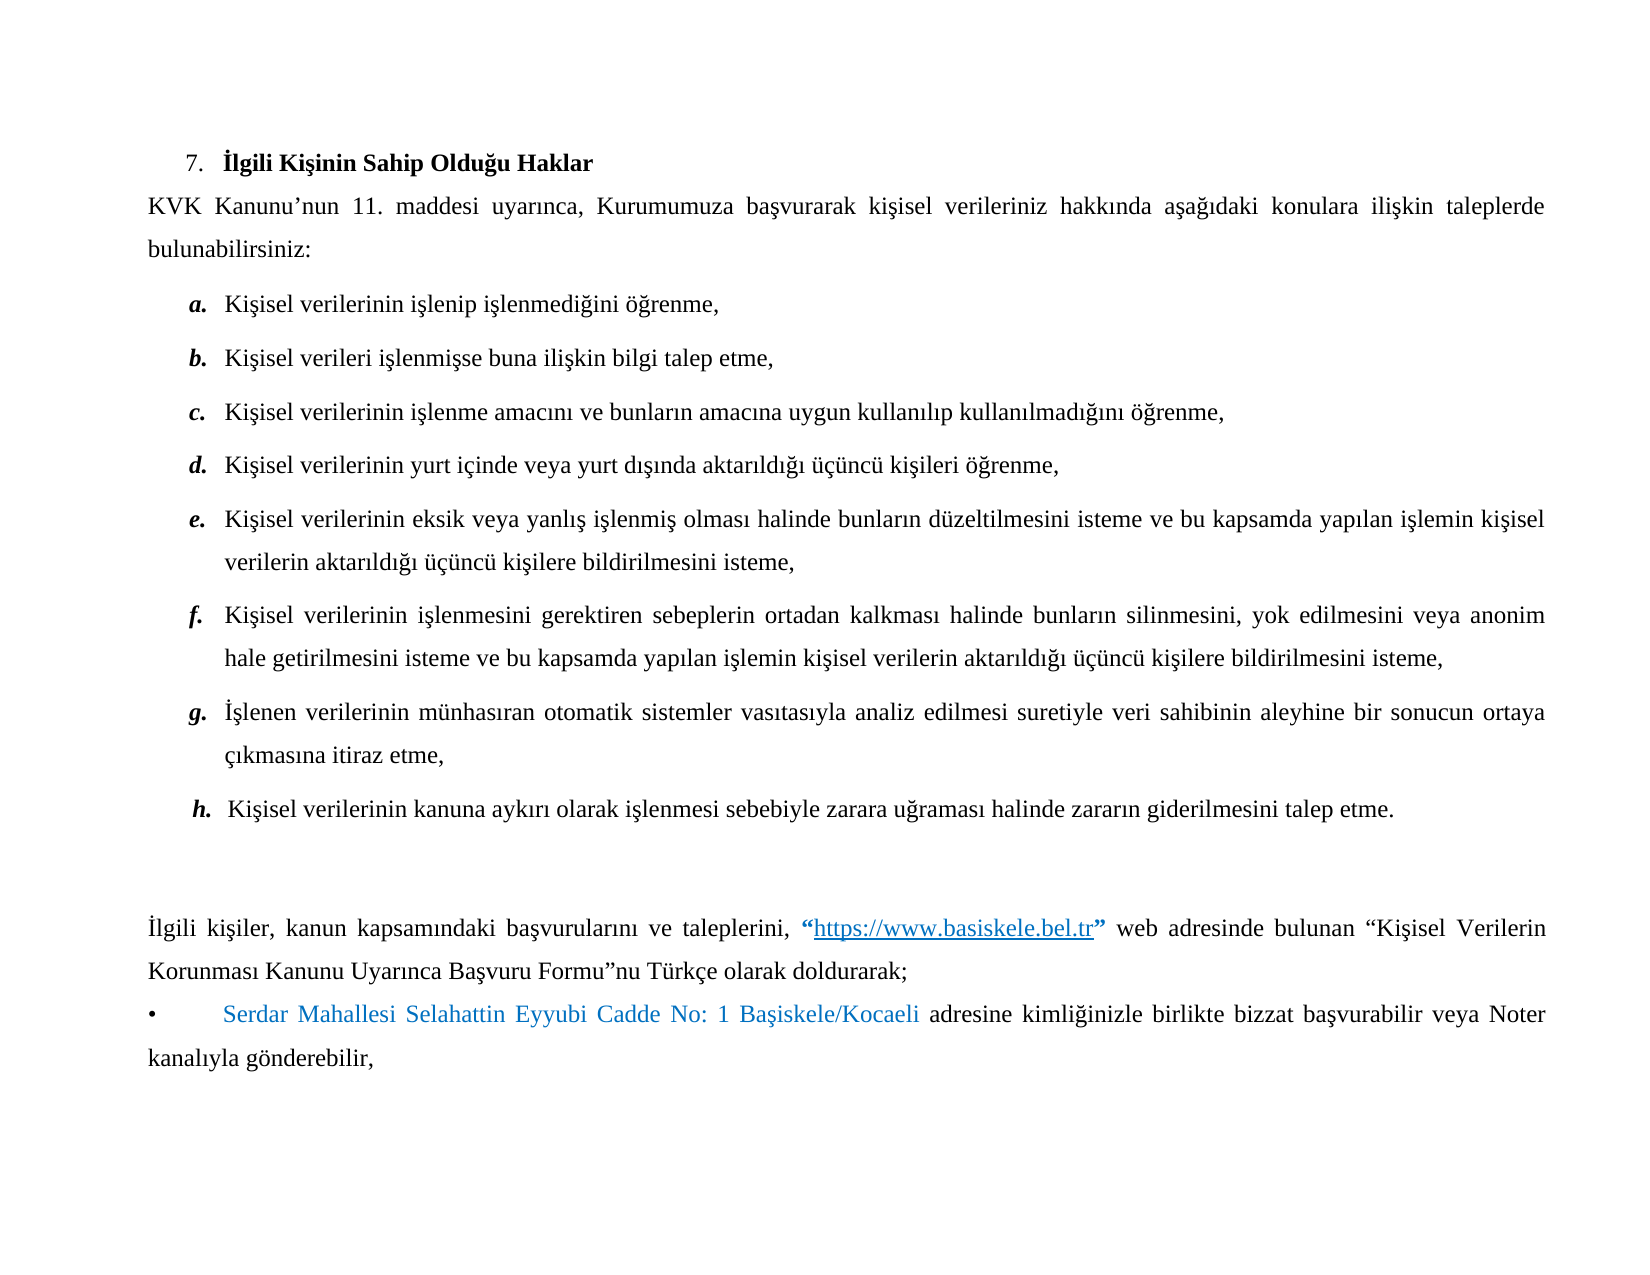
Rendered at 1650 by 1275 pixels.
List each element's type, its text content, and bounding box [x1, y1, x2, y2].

list Kişisel verilerinin eksik veya yanlış işlenmiş olması halinde bunların düzeltilmesini isteme ve bu kapsamda yapılan işlemin kişisel verilerin aktarıldığı üçüncü kişilere bildirilmesini isteme, [189, 504, 1547, 576]
list Kişisel verilerinin işlenme amacını ve bunların amacına uygun kullanılıp kullanılmadığını öğrenme, [189, 397, 1547, 425]
list İşlenen verilerinin münhasıran otomatik sistemler vasıtasıyla analiz edilmesi suretiyle veri sahibinin aleyhine bir sonucun ortaya çıkmasına itiraz etme, [189, 697, 1547, 769]
list Kişisel verilerinin yurt içinde veya yurt dışında aktarıldığı üçüncü kişileri öğrenme, [189, 450, 1547, 479]
text KVK Kanunu’nun 11. maddesi uyarınca, Kurumumuza başvurarak kişisel verileriniz hakkında aşağıdaki konulara ilişkin taleplerde bulunabilirsiniz: [148, 191, 1547, 263]
list Kişisel verileri işlenmişse buna ilişkin bilgi talep etme, [189, 343, 1547, 372]
list Kişisel verilerinin işlenip işlenmediğini öğrenme, [189, 289, 1547, 318]
text • Serdar Mahallesi Selahattin Eyyubi Cadde No: 1 Başiskele/Kocaeli adresine kimliğinizle birlikte bizzat başvurabilir veya Noter kanalıyla gönderebilir, [148, 999, 1547, 1071]
list İlgili Kişinin Sahip Olduğu Haklar [185, 148, 1547, 176]
list Kişisel verilerinin kanuna aykırı olarak işlenmesi sebebiyle zarara uğraması halinde zararın giderilmesini talep etme. [192, 794, 1547, 822]
list Kişisel verilerinin işlenmesini gerektiren sebeplerin ortadan kalkması halinde bunların silinmesini, yok edilmesini veya anonim hale getirilmesini isteme ve bu kapsamda yapılan işlemin kişisel verilerin aktarıldığı üçüncü kişilere bildirilmesini isteme, [189, 600, 1547, 672]
text İlgili kişiler, kanun kapsamındaki başvurularını ve taleplerini, “https://www.basiskele.bel.tr” web adresinde bulunan “Kişisel Verilerin Korunması Kanunu Uyarınca Başvuru Formu”nu Türkçe olarak doldurarak; [148, 913, 1547, 985]
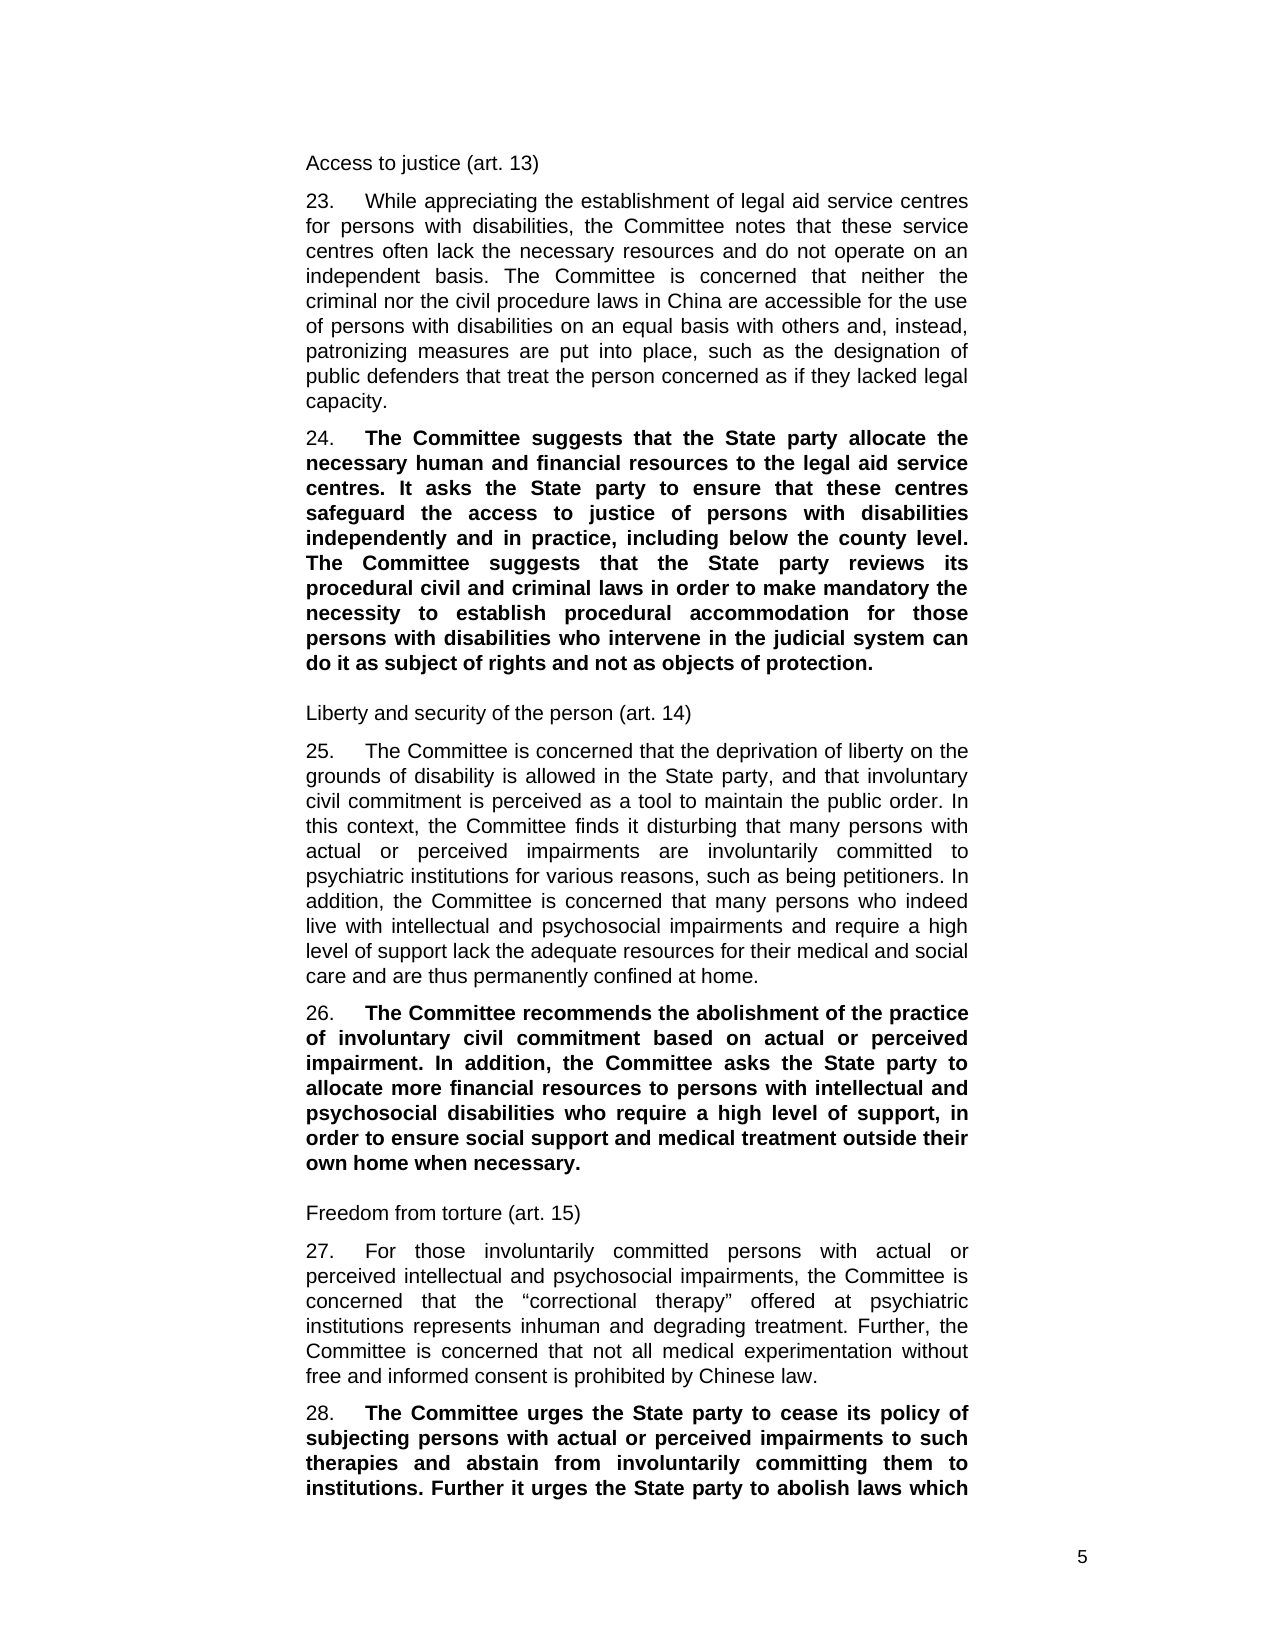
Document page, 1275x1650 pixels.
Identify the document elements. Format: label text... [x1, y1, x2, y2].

WORK REQUEST | Beginning with the line that contains "Document page, 1275x1650 pixels.", return every line through the end of the data above, exactly as written.

TASK ANSWER |
Document page, 1275x1650 pixels.
Identify the document elements. Format: label text... [x1, y1, x2, y2].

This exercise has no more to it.